**EXERCISE GOAL**
Nothing but the lines from the start of the data through the line with "Document page, 1241x1754 pixels." should appear in the answer, each retyped exactly, and pictures should not.

Records from a collection

[Start of section]

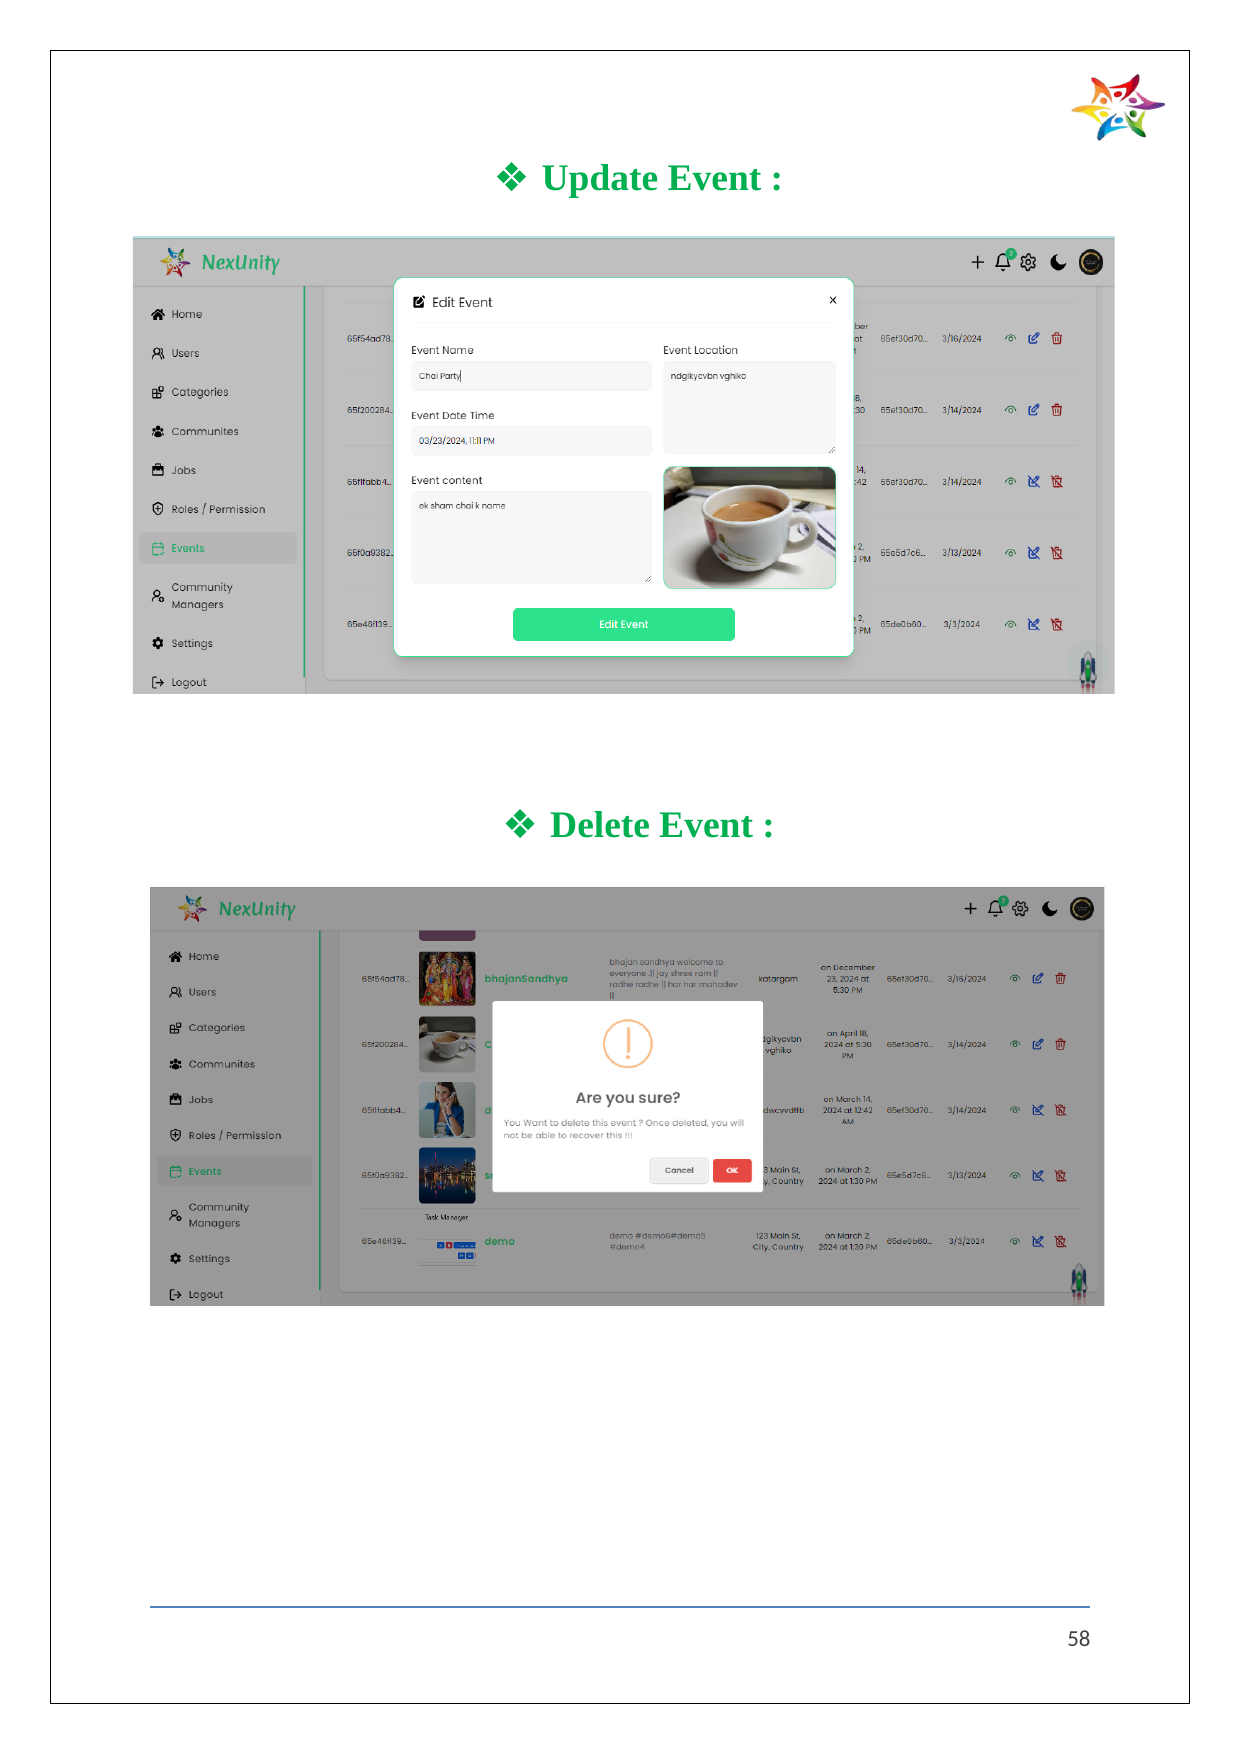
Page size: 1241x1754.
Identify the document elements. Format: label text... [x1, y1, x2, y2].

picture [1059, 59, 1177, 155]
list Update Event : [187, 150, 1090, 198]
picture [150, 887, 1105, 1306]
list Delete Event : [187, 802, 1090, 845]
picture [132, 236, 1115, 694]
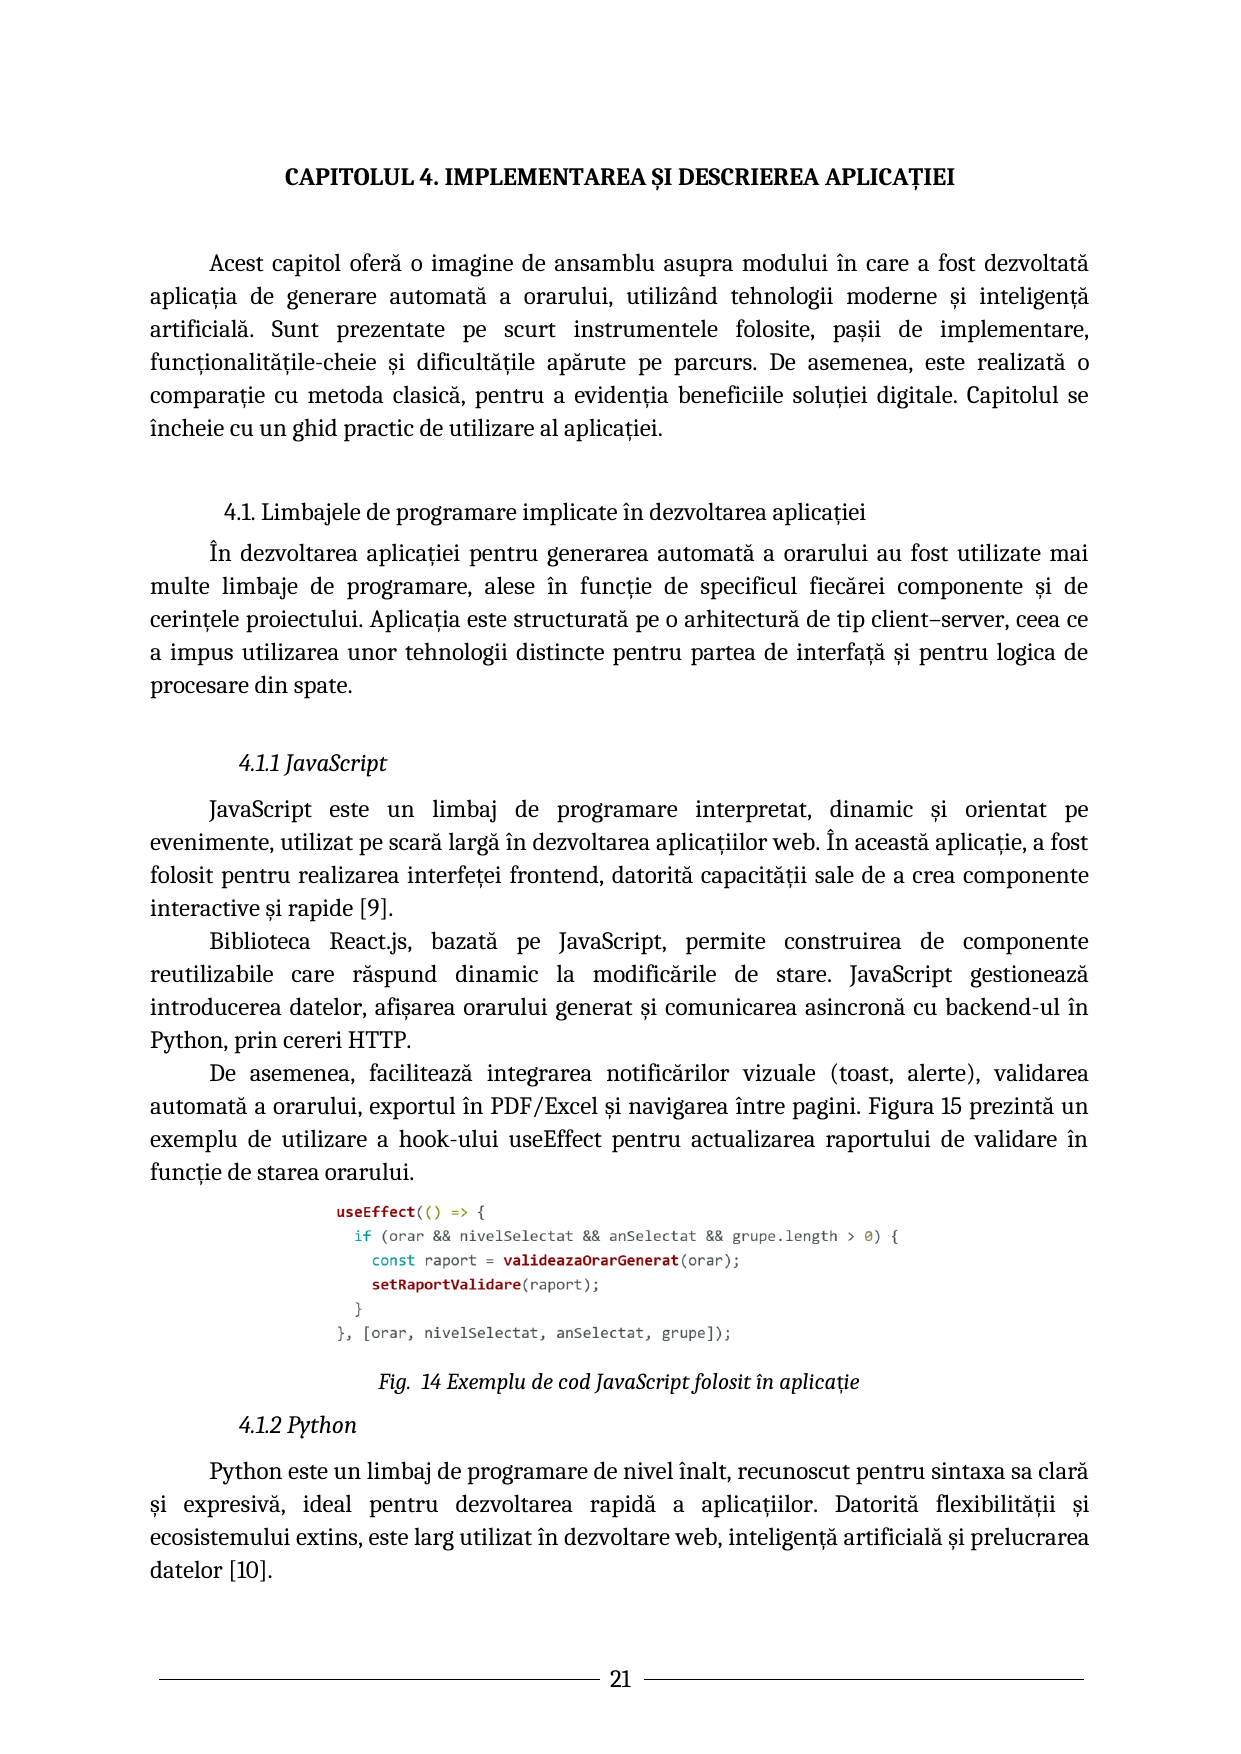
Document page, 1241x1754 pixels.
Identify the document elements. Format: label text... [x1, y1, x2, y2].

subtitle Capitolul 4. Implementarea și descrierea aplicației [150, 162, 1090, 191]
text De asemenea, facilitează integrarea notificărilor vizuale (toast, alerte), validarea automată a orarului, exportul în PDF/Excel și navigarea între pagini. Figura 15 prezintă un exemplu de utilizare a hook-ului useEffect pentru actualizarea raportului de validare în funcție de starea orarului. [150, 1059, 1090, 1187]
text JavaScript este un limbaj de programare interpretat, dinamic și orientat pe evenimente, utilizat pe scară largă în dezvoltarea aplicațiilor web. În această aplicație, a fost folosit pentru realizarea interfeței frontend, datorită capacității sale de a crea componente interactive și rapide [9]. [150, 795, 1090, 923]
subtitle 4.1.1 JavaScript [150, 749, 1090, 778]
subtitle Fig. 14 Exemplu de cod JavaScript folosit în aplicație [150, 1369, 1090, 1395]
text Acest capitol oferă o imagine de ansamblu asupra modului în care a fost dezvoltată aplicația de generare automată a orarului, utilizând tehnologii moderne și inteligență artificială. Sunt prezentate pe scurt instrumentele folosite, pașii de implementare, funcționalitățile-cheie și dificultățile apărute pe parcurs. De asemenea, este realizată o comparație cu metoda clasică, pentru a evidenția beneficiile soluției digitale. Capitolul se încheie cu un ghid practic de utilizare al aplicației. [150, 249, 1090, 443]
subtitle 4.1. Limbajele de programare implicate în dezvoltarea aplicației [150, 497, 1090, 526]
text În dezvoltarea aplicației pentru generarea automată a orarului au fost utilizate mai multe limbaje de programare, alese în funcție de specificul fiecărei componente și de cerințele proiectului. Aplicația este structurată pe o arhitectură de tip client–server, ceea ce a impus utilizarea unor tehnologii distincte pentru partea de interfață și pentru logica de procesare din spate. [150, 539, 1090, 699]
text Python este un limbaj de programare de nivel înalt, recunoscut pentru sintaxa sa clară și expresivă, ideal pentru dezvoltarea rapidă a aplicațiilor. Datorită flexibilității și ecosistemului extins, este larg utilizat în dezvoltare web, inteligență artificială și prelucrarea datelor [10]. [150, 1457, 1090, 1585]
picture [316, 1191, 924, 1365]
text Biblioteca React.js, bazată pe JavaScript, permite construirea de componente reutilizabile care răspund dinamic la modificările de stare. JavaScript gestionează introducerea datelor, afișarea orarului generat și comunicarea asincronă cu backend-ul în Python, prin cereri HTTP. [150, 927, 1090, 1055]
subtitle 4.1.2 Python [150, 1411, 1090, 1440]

[End of section]

**EXERCISE ANSWER**
Page size: 1241x1754.
Identify the document elements. Format: label text... [x1, y1, x2, y2].

picture [1059, 59, 1177, 155]
list Update Event : [187, 150, 1090, 198]
picture [150, 887, 1105, 1306]
list Delete Event : [187, 802, 1090, 845]
picture [132, 236, 1115, 694]
Document page, 1241x1754 pixels.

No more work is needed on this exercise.